Center for Human Reproduction, New York, New York 10021, USA. ngleicher@thechr.com <ngleicher@thechr.com>

OBJECTIVE: To determine whether pregnancy outcome can be positively affected if the ovarian stimulation in women with diminished ovarian reserve (DOR) is changed. DESIGN: Case control study. SETTING: Medical school-affiliated private infertility center. PATIENT(S): Sixty-two women, aged 26-35 years, with the diagnosis of DOR (study group) and 62 age-matched controls with apparently normal ovarian function (control group). INTERVENTION(S): Study group patients received a modified (ovarian age-based) stimulation with microdose GnRH agonist (GnRH-a) and 450-600 IU of gonadotropin daily. Women in the control group received a standard "chronological age-based" stimulation with long luteal phase GnRH-a and up to 300 IU of gonadotropins (two patients in this group received an antagonist in place of an agonist). MAIN OUTCOME MEASURE(S): The IVF cycle outcome parameters, including pregnancy rates (PR). RESULT(S): Women with DOR and controls did not differ significantly in patient profiles or underlying infertility conditions and received identical embryo numbers at transfer. The DOR patients demonstrated a strong trend toward lower gravidity. Peak E(2) levels were similar between groups but controls produced significantly more oocytes, a strong trend toward more embryos and significantly more cycles of cryopreservation.
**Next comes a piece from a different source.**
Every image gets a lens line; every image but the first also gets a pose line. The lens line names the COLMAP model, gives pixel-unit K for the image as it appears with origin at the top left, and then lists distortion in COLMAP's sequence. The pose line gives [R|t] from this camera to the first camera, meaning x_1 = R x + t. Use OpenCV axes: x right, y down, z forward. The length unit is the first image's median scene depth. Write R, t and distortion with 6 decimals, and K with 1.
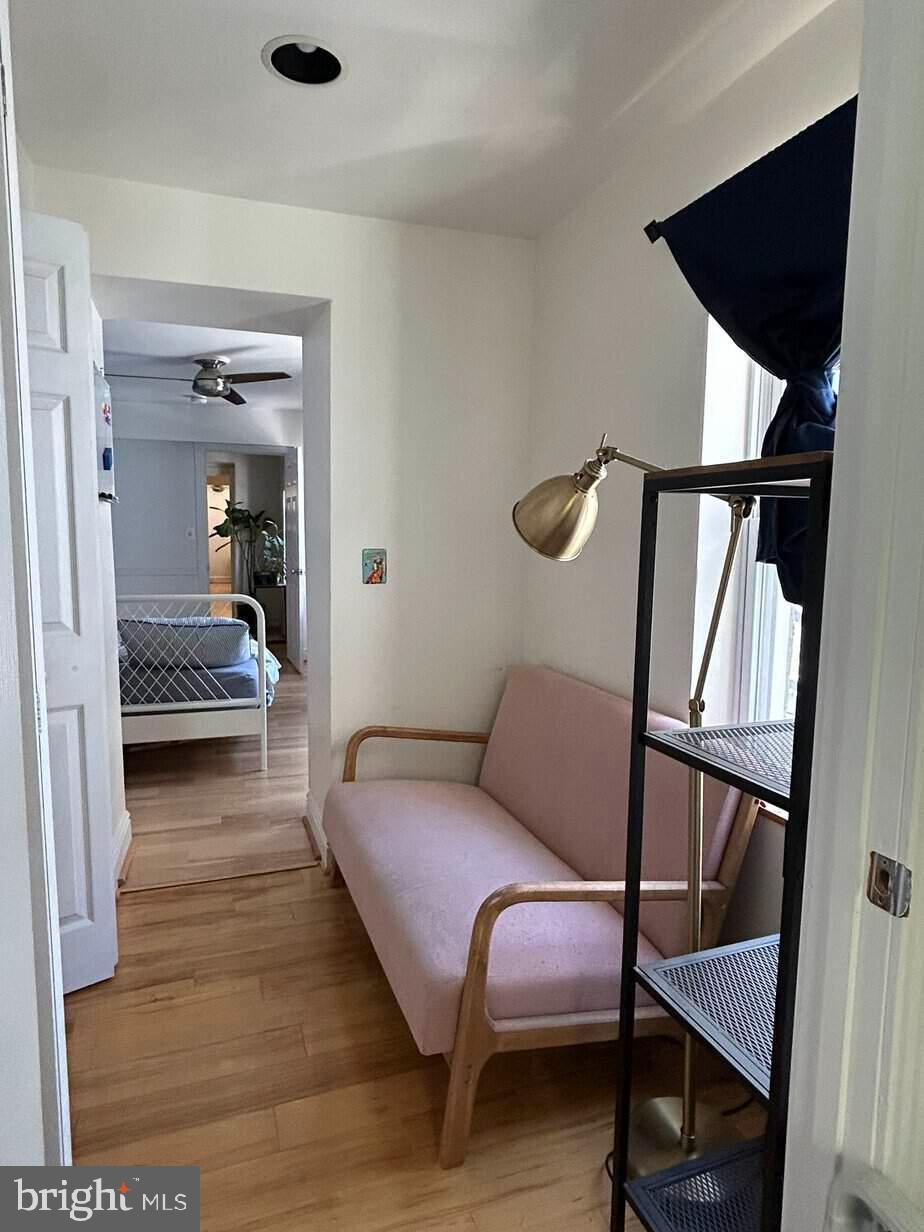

Both groups achieved a 47% rate of first positive pregnancy test (hCG), with controls demonstrating a 39% and DOR patients a 32% ongoing PR. CONCLUSION(S): Women with DOR, if treated with an ovarian age-based rather than chronological age-based ovarian stimulation protocols, will demonstrate surprisingly good PR with IVF in comparison to women with normal ovarian function.

Published 27 November 2006 in Fertil Steril, 86(6): 1621-5.